Quoting Zed: "I expect that this batch of silly bills will be soundly defeated, just like all of the similar ones before them, but it is important not to let the people around us forget the foundation stone, the reason for those defeats."

I hope very much that you are right. However, I think it is only a matter of time before such bills are passed. Why? Because they are constantly brought up. The sponsors never learn from their defeats -- they only take an even harder line and resolve to introduce the bills again. They are allowed to do this by their constituencies because the vast majority of people don't pay attention to what goes on in their state legislatures, so incumbants (who always have an advantage anyway) aren't usually voted out. Some may even think that this voter apathy amounts to approval. And, so long as these bills keep returning in these times when legislatures are full of right-wing fanatics, there is always the strong possibility of passage.

As for building a wall around Alabama... I am reminded of a discussion a while back about the Blue States leaving the Union. The Red States would learn very quickly just how dependent they are on money from those liberal, un-godly states when it comes to keeping their roads (and schools, and hospitals) in good condition. Sure, it wouldn't be fair to those people who didn't deserve to be in a Red State, and that is something that would have to be addressed. But it still might be worth it. How much are those states holding the Blue States back? What would life in California be like if they didn't have to send however many billions of dollars to the federal government each year?

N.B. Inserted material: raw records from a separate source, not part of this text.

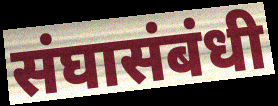
संघासंबंधी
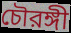
চৌরঙ্গী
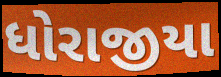
ધોરાજીયા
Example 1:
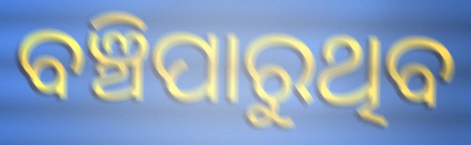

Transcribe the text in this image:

ବଞ୍ଚିପାରୁଥିବ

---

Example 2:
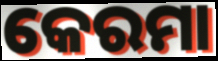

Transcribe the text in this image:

କେରମା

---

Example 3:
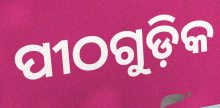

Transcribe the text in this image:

ପୀଠଗୁଡ଼ିକ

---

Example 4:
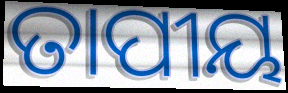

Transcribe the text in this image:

ତାପୀୟ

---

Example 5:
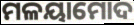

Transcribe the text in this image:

ମଳୟାମୋଦ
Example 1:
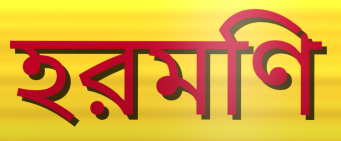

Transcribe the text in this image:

হরমণি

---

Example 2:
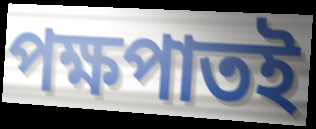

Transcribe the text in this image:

পক্ষপাতই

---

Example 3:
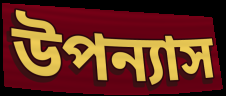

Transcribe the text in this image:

উপন্যাস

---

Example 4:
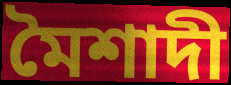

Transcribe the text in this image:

মৈশাদী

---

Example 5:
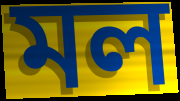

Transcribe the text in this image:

মল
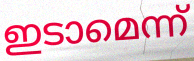
ഇടാമെന്ന്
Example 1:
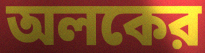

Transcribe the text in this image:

অলকের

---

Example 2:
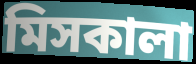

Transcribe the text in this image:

মিসকালা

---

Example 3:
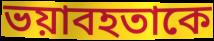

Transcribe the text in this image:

ভয়াবহতাকে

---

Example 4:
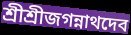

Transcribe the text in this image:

শ্রীশ্রীজগন্নাথদেব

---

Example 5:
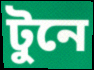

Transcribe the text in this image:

টুনে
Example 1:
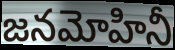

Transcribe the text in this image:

జనమోహినీ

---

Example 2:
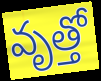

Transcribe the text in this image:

వృత్తో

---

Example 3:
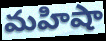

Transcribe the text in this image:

మహిషా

Actually, why hasn't California (or New York for that matter) left? The last I heard, California's economy was something like the fifth in the world, and the federal government wouldn't bomb them into submission.

Secession

Voters tend to be allergic to decisions that drastic unless there is extreme provocation, and to be honest, I'm not so sure that the feds wouldn't nuke California rather than see it secede. As soon as one splinters away, a lot of others would follow, and it would tear the country apart. It's not possible for states to win a civil war at this point unless they somehow gain control of a nuclear arsenal, so the best a state can hope for is to be a constant nuisance until they get their way, or follow Montana's example and openly declare that they won't cooperate with federal agents.

New York would be absolutely mortified to have something in common with Dixieland, anyway.